Attacking Titan M with Only One Byte

We discussed this vulnerability during Episode 152 on 20 September 2022

The Titan-M is a security chip found on Google’s Pixel devices from Pixel 3 onwards. This post goes through some of the background and reversing they did on the chip, as well as exploring some fuzzing routes through blackbox as well as emulation via unicorn. Through emulated fuzzing, they found a vuln in the Keymaster task’s ImportKey handler, which had a wild one-byte write of 1. It seems the KeyParameters field was used to index into a stack buffer to set a byte to 1, but there was no bounds checking. At first this seems a weak primitive, but the Titan-M’s memory is static, and lacks mitigation for memory corruption beyond W^X.

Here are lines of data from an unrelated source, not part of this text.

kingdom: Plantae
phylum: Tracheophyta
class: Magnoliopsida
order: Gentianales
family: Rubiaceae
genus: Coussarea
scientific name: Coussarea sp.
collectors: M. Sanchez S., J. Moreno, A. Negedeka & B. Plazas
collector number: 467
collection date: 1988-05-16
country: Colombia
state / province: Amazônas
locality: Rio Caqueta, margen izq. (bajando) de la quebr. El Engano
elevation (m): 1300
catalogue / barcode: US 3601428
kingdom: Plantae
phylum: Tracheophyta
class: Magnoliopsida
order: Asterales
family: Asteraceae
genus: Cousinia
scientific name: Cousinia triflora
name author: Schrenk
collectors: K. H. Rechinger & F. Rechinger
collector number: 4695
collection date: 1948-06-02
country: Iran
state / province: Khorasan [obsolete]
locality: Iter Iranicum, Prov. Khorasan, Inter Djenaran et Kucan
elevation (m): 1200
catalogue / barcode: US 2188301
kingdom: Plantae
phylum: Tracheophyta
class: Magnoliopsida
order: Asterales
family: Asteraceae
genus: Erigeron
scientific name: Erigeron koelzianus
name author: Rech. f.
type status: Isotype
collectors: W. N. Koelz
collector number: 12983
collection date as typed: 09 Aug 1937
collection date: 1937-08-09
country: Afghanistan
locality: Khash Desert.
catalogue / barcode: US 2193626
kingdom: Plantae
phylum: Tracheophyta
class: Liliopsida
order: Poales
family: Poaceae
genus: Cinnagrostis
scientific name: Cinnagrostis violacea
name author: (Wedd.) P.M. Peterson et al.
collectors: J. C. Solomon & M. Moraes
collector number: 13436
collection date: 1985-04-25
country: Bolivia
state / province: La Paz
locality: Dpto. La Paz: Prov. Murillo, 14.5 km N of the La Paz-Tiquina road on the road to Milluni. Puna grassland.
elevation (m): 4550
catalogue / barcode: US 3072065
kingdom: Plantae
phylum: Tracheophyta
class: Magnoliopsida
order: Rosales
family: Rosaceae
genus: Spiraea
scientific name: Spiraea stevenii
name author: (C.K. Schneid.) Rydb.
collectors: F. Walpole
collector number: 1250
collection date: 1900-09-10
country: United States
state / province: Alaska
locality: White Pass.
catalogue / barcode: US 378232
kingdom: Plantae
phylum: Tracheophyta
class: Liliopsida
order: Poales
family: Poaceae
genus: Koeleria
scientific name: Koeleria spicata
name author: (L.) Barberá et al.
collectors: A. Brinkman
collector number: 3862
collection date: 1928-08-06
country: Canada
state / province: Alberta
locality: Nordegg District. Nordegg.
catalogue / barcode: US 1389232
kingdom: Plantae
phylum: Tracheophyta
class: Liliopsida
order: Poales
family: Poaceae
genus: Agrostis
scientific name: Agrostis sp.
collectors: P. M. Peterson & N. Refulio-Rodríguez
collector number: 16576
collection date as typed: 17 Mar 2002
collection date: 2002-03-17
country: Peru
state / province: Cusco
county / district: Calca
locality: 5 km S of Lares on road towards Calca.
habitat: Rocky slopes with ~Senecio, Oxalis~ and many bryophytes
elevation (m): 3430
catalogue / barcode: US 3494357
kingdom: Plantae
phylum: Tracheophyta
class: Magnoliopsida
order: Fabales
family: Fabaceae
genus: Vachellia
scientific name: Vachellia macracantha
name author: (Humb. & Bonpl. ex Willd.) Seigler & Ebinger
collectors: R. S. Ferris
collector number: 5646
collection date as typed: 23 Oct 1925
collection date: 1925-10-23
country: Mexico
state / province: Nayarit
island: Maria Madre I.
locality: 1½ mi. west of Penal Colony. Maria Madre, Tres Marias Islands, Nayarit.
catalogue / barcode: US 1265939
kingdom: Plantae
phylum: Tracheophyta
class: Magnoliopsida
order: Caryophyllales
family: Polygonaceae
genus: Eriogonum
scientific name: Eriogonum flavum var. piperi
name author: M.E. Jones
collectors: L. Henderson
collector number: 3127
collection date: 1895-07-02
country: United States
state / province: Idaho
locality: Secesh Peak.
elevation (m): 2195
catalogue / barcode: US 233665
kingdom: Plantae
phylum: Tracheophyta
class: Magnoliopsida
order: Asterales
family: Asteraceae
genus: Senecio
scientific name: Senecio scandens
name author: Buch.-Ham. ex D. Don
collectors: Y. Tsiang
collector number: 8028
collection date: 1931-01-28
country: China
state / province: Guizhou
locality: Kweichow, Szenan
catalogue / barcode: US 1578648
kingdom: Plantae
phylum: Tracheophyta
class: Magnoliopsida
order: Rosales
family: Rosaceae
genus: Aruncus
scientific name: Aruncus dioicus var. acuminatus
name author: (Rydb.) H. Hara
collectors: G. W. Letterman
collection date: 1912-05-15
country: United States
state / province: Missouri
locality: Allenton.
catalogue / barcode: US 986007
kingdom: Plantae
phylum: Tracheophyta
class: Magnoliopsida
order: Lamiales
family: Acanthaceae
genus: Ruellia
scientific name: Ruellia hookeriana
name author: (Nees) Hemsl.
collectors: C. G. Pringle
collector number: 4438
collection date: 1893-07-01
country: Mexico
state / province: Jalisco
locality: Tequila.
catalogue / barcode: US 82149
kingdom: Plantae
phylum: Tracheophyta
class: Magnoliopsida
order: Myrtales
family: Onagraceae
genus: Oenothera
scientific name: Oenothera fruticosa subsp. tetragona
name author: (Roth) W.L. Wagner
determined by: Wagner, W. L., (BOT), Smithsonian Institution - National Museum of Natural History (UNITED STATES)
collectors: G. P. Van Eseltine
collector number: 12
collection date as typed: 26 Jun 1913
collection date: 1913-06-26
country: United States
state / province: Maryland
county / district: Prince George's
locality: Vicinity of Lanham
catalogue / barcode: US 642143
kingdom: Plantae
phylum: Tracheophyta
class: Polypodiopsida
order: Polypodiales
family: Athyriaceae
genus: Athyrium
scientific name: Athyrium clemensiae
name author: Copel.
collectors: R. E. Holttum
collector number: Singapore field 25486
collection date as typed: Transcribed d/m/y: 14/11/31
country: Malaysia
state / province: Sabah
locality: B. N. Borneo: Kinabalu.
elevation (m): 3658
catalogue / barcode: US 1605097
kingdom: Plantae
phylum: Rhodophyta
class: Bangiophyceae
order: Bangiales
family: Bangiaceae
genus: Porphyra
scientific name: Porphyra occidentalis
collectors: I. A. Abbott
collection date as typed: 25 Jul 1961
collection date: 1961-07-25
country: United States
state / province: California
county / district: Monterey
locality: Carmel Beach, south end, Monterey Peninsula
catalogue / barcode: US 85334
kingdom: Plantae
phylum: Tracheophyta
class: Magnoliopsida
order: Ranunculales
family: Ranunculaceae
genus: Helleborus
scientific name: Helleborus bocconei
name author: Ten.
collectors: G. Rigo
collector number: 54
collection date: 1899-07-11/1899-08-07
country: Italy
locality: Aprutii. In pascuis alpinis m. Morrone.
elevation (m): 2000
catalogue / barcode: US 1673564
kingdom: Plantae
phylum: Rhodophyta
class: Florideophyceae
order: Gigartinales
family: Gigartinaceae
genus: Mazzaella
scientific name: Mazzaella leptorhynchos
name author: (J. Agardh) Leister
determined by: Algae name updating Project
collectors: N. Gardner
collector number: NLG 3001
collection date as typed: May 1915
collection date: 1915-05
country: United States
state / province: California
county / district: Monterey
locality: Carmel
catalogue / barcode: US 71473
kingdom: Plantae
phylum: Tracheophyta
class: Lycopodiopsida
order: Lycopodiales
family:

They were able to smash one byte of the address where incoming keymaster requests get stored, giving a more useful out-of-bounds write. They then were able to corrupt a return pointer to ROP, and setup a second stage ROP chain to exfil data over SPI. The secondary ROP chain would be triggered by smashing the command handler with the first ROP chain. Unfortunately they couldn’t find any stack-pivot gadgets that were suitable for launching the secondary chain, but they found a cool trick. A stack pivot could be achieved as they discovered the DestroyAttestationIds handler had a 32-bit slot in the stack-frame that wasn’t overwritten by a previous function, giving a trampoline to stack-pivot. They were then able to break root of trust, exfil keys, etc.